══ Extrait à lire

Au soutien de ses arguments, le demandeur a soumis des affidavits et des lettres des membres du personnel militaire des États-Unis qui estimaient qu’ils avaient été traités différemment et plus sévèrement en raison de leur opposition publique à la guerre en Iraq. Il ressort de ces observations que ces individus ont été condamnés pour différentes infractions, notamment pour absence non autorisée, désertion et non‑participation à un mouvement. Ils ont été condamnés à des peines d’emprisonnement variant entre six et quinze mois ou à une rétrogradation, une confiscation de solde, une mise à l’amende ou à un renvoi pour mauvaise conduite. Je reconnais que ces documents font état des expériences personnelles vécues par certains membres de l’armée américaine, et que dans certaines circonstances, cette dernière poursuit ses membres pour absence sans permission, désertion et non‑participation à un mouvement. Cependant, ces documents démontrent aussi que les membres du personnel militaire qui ont été accusés d’avoir commis une infraction ont bénéficié de l’application régulière de la loi sous forme de procès devant la cour martiale. Je conclus que ces affidavits et ces lettres ne permettent pas de penser que le demandeur ne pourrait bénéficier de la protection de l’État aux États‑Unis ou qu’il ne pourrait bénéficier de l’application régulière de la loi dans le système judiciaire militaire et/ou civil des États-Unis.

 

 

[48]           Cet extrait illustre une fois de plus que l’agente passe à côté de l’argument invoqué par le demandeur et qu’elle n’offre aucune explication pour justifier pourquoi elle estime que les éléments de preuve présentés à l’appui de la cause du demandeur ne démontrent pas que le pouvoir discrétionnaire du poursuivant est exercé différemment et l’infliction de sanctions différentes comme le soutient le demandeur. L’absence d’explication justifiant sa conclusion – suivant laquelle la preuve n’appuyait pas l’argument du demandeur quant au risque de traitement et de sanction différents auquel il s’exposerait du fait de ses opinions politiques – est d’autant plus flagrante que, comme nous l’avons déjà signalé, l’agente a admis que la plupart des déserteurs de l’armée américaine avaient été renvoyés par mesure administrative. Pourquoi la peine d’incarcération (pouvant excéder 15 mois) infligée à ceux qui expriment leurs opinions politiques, par opposition à l’absence de sanction judiciaire et au renvoi par mesure administrative dont font l’objet ceux qui ne font pas connaître leur opinion, ne constituerait-elle pas un traitement différent? Comment expliquer que, alors que le fait d’exprimer publiquement ses opinions politiques est considéré comme une circonstance aggravante par les procureurs dans le cas d’une infraction de désertion commandant une peine maximale, la preuve ne permet pas de conclure que l’intéressé ferait l’objet d’une poursuite différente et par conséquent d’une persécution en raison de ses opinions politiques?

════
══ Lignes brutes

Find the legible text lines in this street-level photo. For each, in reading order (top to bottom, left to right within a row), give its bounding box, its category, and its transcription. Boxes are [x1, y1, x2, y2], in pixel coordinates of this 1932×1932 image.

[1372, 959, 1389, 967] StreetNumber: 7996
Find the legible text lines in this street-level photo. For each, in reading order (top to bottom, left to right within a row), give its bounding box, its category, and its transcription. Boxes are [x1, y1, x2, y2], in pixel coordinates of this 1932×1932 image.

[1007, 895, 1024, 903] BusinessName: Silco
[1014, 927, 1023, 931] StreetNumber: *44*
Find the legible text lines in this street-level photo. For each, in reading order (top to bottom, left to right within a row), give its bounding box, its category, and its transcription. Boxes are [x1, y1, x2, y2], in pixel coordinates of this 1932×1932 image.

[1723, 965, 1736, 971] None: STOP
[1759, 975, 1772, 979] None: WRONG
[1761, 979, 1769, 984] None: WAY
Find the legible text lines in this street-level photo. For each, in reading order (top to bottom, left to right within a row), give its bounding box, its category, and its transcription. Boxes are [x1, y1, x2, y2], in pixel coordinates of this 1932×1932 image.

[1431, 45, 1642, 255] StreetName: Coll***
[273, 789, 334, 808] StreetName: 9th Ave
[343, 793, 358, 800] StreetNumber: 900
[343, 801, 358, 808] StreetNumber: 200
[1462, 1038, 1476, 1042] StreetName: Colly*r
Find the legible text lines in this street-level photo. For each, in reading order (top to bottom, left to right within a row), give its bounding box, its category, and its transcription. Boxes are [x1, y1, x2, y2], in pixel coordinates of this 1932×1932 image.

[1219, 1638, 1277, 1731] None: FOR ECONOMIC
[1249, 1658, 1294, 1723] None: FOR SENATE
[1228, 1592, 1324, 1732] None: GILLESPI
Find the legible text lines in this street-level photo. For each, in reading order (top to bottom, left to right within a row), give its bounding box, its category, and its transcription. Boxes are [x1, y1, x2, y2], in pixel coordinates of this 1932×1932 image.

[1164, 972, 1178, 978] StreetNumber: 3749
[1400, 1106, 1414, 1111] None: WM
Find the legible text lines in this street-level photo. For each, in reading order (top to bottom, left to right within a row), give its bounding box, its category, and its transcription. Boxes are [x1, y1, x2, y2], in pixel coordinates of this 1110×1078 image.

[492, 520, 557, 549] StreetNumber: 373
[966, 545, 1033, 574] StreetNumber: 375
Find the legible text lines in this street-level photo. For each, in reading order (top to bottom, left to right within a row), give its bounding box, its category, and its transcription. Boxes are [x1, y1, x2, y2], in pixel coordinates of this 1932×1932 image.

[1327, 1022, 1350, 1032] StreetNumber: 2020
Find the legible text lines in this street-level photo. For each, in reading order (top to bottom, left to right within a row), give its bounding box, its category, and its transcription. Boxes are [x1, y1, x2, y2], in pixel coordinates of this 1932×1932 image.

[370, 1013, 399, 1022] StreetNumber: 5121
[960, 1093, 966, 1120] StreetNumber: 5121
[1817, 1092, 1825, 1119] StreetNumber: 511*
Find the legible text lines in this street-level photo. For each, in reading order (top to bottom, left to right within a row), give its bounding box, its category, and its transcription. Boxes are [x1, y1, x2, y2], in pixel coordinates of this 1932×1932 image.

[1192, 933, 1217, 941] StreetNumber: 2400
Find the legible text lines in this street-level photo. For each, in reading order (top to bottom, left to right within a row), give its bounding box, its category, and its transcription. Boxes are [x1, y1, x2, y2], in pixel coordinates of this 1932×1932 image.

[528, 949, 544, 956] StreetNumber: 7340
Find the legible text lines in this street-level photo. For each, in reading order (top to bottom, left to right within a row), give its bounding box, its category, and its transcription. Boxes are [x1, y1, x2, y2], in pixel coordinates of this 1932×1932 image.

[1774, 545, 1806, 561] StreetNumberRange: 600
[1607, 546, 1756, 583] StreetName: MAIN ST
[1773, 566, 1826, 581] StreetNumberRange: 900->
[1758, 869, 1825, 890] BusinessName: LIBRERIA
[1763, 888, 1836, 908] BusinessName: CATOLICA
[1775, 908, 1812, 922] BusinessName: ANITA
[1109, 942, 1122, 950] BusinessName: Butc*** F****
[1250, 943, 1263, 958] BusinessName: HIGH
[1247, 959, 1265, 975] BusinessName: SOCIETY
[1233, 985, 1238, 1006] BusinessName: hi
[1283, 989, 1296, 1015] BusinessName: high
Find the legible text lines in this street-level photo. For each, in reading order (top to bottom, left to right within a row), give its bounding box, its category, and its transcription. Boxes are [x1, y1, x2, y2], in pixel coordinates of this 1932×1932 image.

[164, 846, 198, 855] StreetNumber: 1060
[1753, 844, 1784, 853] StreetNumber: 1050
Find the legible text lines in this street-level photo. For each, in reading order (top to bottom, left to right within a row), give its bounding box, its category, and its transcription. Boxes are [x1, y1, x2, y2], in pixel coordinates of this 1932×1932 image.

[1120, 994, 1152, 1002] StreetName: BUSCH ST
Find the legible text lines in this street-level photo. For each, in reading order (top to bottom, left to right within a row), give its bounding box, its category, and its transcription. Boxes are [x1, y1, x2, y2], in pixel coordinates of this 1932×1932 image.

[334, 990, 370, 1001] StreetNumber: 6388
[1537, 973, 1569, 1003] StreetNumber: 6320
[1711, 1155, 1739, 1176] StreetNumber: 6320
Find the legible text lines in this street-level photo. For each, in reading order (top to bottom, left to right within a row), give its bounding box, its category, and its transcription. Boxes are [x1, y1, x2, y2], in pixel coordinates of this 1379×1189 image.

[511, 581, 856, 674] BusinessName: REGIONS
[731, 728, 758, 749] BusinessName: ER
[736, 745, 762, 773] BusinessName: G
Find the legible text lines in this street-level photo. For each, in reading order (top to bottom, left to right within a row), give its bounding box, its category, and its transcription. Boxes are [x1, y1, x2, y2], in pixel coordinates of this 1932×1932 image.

════

▶ _Exercice_
Rédigez la suite de l'extrait sur l'opposition publique du demandeur à la guerre en Iraq, en reprenant juste après la question qui le termine. Les lignes ne sont d'aucune utilité ici.

▶ _Réponse attendue_
 

[49]           Je suis d’accord avec le demandeur pour dire que l’agente n’a pas examiné comme il se doit les éléments de preuve qui contredisaient directement les conclusions qu’elle avait tirées au sujet du risque en question, et j’estime aussi qu’elle n’a pas motivé suffisamment sa conclusion au sujet du risque de poursuite différente. Les règles d’équité procédurale exigent que tout demandeur débouté se voie fournir des explications logiques justifiant le rejet de sa demande et que le défaut de fournir de telles explications constitue une erreur de droit (Malveda c. Canada (Ministre de la Citoyenneté et de l’Immigration), 2008 CF 447; Brandford c. Canada (Ministre de la Citoyenneté et de l’Immigration), 2007 CF 1113; Singh c. Canada (Ministre de la Citoyenneté et de l’Immigration), 2008 CF 673; Adu c. Canada (Ministre de la Citoyenneté et de l’Immigration), 2005 CF 565). Il ne suffisait pas pour l’agente d’affirmer que la preuve n’appuyait pas l’affirmation du demandeur qu’il ferait l’objet d’une différence de traitement; l’agente devait expliquer pourquoi la preuve était insuffisante. Elle a commis ainsi une autre erreur fatale qui justifie l’annulation de sa décision.

 

c)  La conclusion de l’agente suivant laquelle le demandeur n’avait pas réfuté la présomption de protection de l’État était-elle déraisonnable et l’agente l’a-t-elle tirée sans tenir compte de la preuve dont elle disposait?

 

[50]           Le demandeur a également affirmé que l’agente avait agi de façon déraisonnable en concluant qu’il n’avait pas épuisé tous les recours dont il disposait pour obtenir la protection de l’État. Elle a notamment conclu qu’il était loisible au demandeur de chercher à obtenir le statut d’objecteur de conscience mais qu’il n’avait pas exercé cette option. Sur ce point, l’agente écrit : [traduction] « Selon les observations du demandeur, il ne remplirait pas les critères lui permettant de se voir reconnaître le statut d’objecteur de conscience en droit militaire américain, mais le Corps des Marines des États-Unis ne s’est pas prononcé sur la question » (à la page 6 des notes d’ERAR versées au dossier).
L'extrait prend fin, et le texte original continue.